-
Key: UMLR-289
-
Legacy Issue Number: 19014
-
Status: open
-
Source: Change Vision ( Michael Chonoles)
-
Summary:
The description of the OCL on an Actor limits associations to Use Cases, Components, and Classes. However, the OCL limits it to Use Cases and Classes, forbids behavior, and doesn’t explicitly mention Components.
a. I assume that Components are types of Classes, but Behavior is generally not a class (it’s a classifier), so I wonder why the limitation on behavior is needed?
b. Wouldn’t this allow an Actor to have an attribute/part that is typed by a class?

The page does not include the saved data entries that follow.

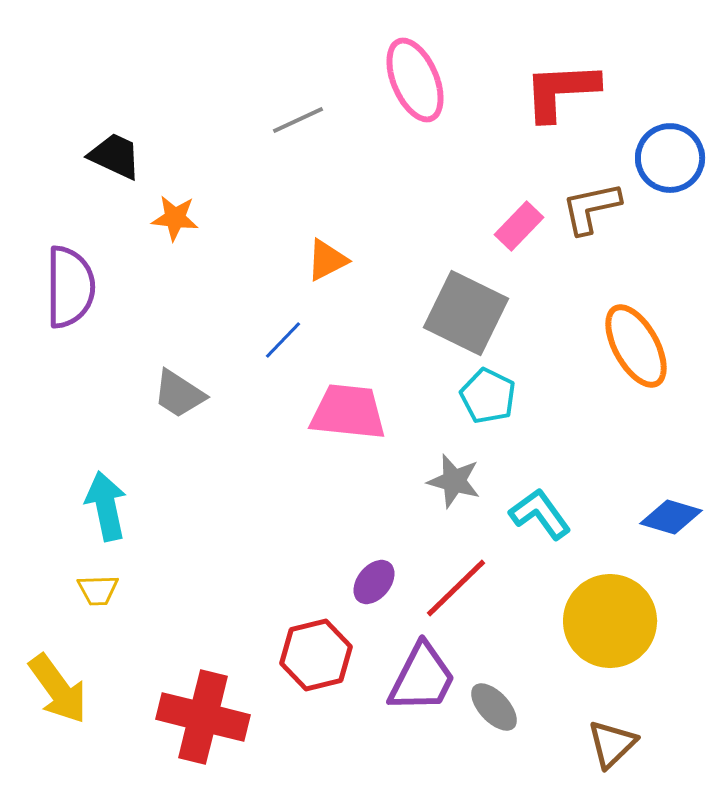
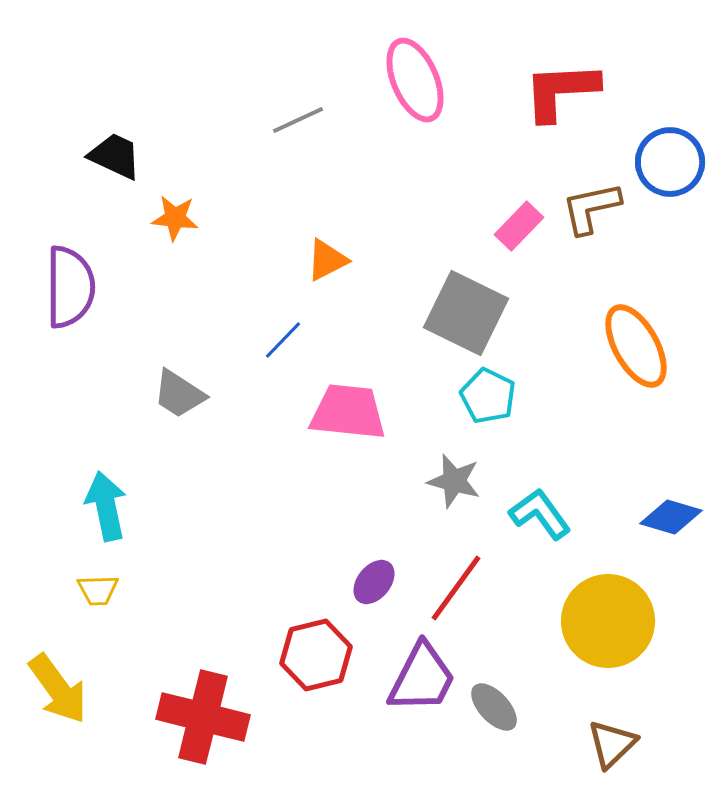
blue circle: moved 4 px down
red line: rotated 10 degrees counterclockwise
yellow circle: moved 2 px left
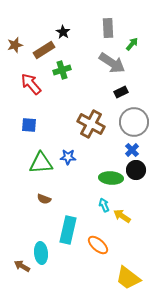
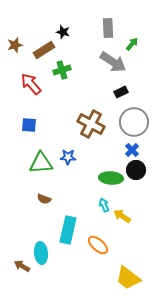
black star: rotated 16 degrees counterclockwise
gray arrow: moved 1 px right, 1 px up
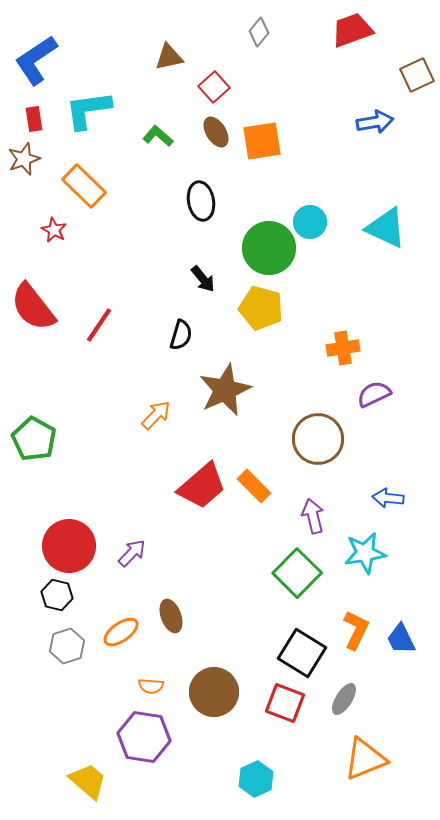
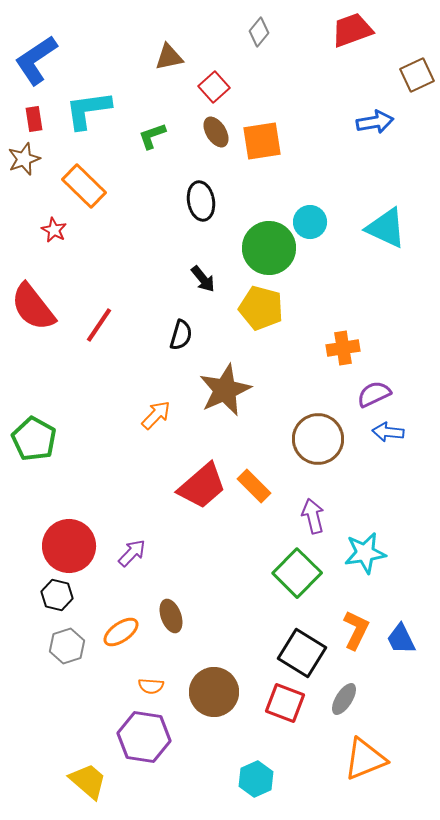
green L-shape at (158, 136): moved 6 px left; rotated 60 degrees counterclockwise
blue arrow at (388, 498): moved 66 px up
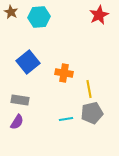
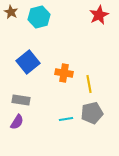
cyan hexagon: rotated 10 degrees counterclockwise
yellow line: moved 5 px up
gray rectangle: moved 1 px right
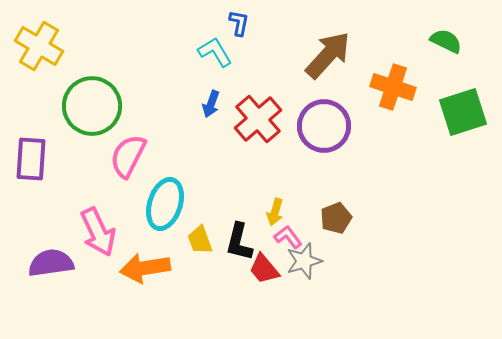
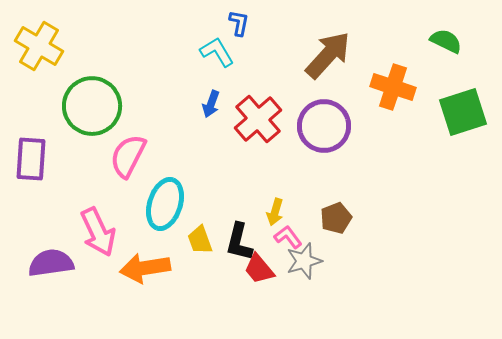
cyan L-shape: moved 2 px right
red trapezoid: moved 5 px left
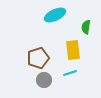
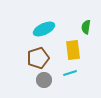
cyan ellipse: moved 11 px left, 14 px down
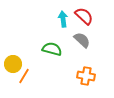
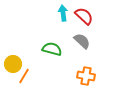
cyan arrow: moved 6 px up
gray semicircle: moved 1 px down
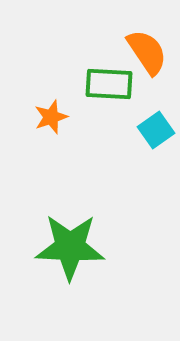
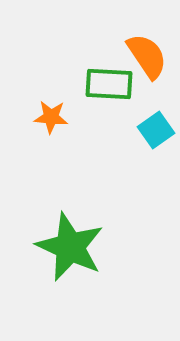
orange semicircle: moved 4 px down
orange star: rotated 24 degrees clockwise
green star: rotated 22 degrees clockwise
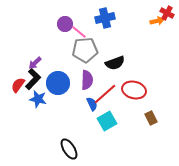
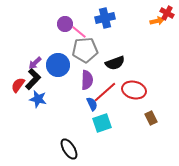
blue circle: moved 18 px up
red line: moved 2 px up
cyan square: moved 5 px left, 2 px down; rotated 12 degrees clockwise
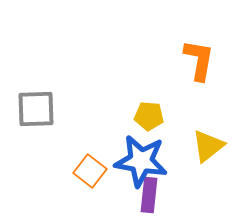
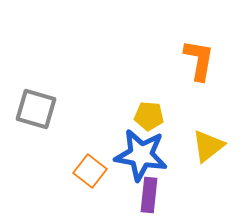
gray square: rotated 18 degrees clockwise
blue star: moved 6 px up
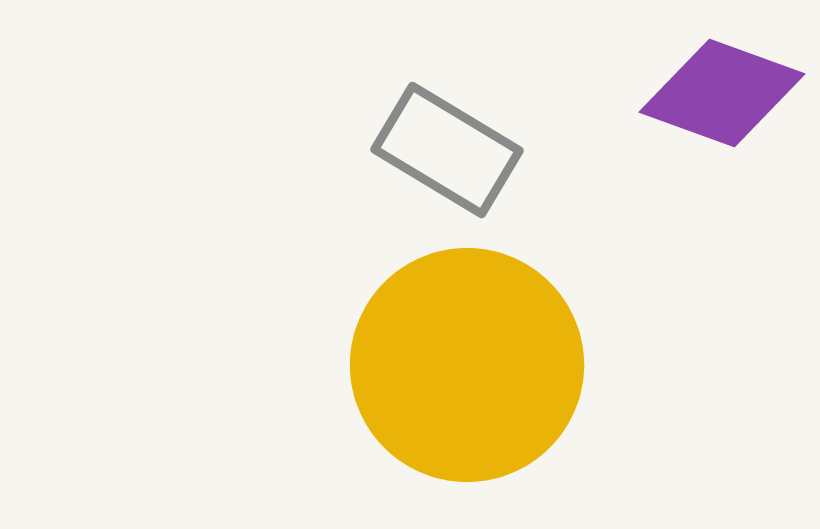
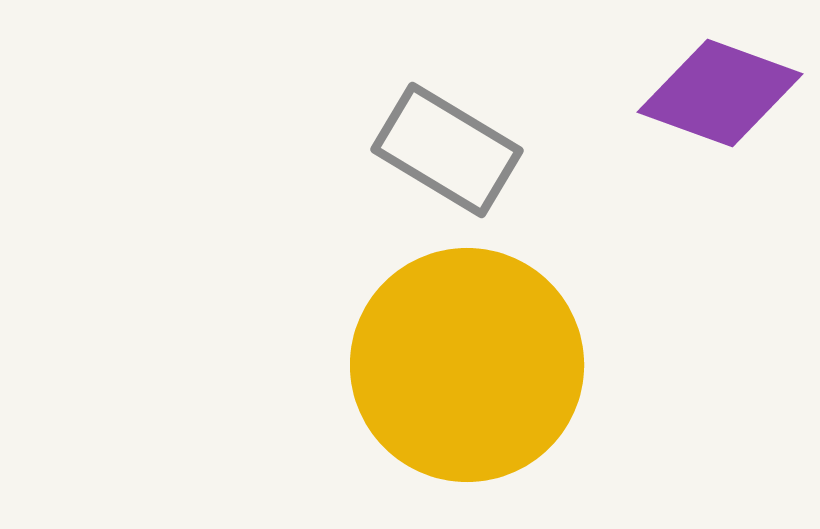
purple diamond: moved 2 px left
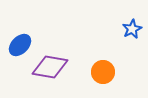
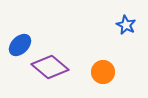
blue star: moved 6 px left, 4 px up; rotated 18 degrees counterclockwise
purple diamond: rotated 30 degrees clockwise
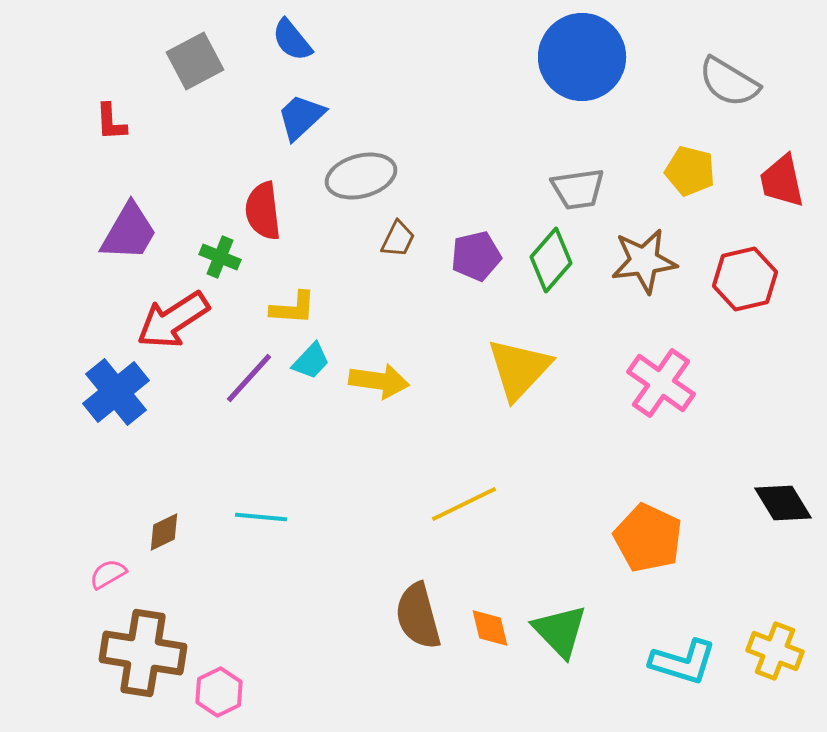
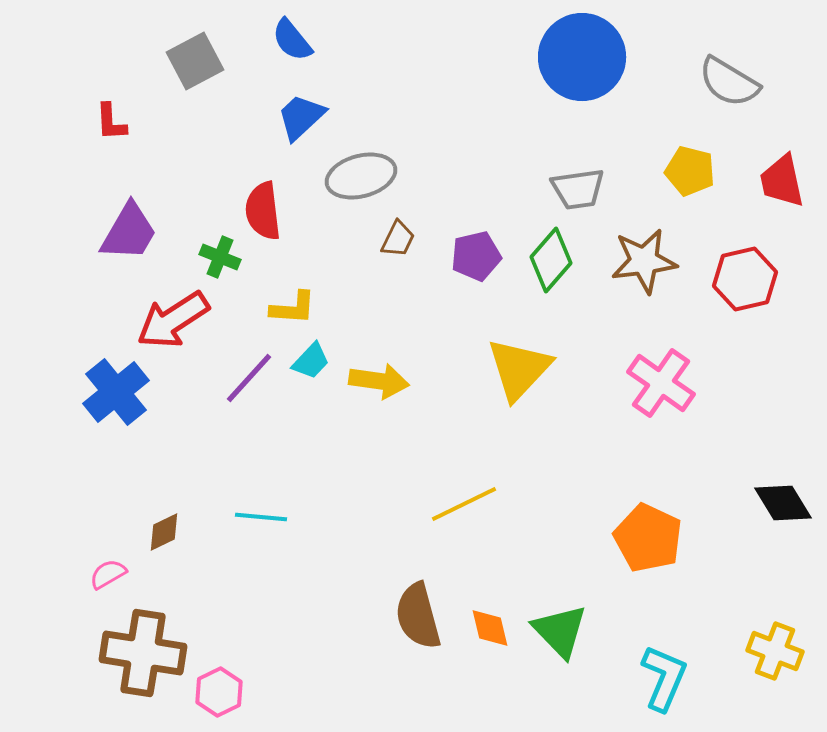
cyan L-shape: moved 19 px left, 16 px down; rotated 84 degrees counterclockwise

c. Isn’t this entire restriction obsolete? We don’t seem to be insisting that actors are outside of the subject anymore, almost all modeling approaches, allow for actors to be full design elements within a system. This is necessary to support multiple layers of system analysis, so that at one level some of the parts of a system become actors to other parts when modeled at the level. Requiring the modeling to introduce redundant elements to represent actors that are part of the higher-level system seems inappropriate.
-
Reported: UML 2.5 — Fri, 11 Oct 2013 04:00 GMT
-
Updated: Fri, 6 Mar 2015 20:57 GMT
UMLR — Description of the OCL on Actor does not match OCL and both are obsolete.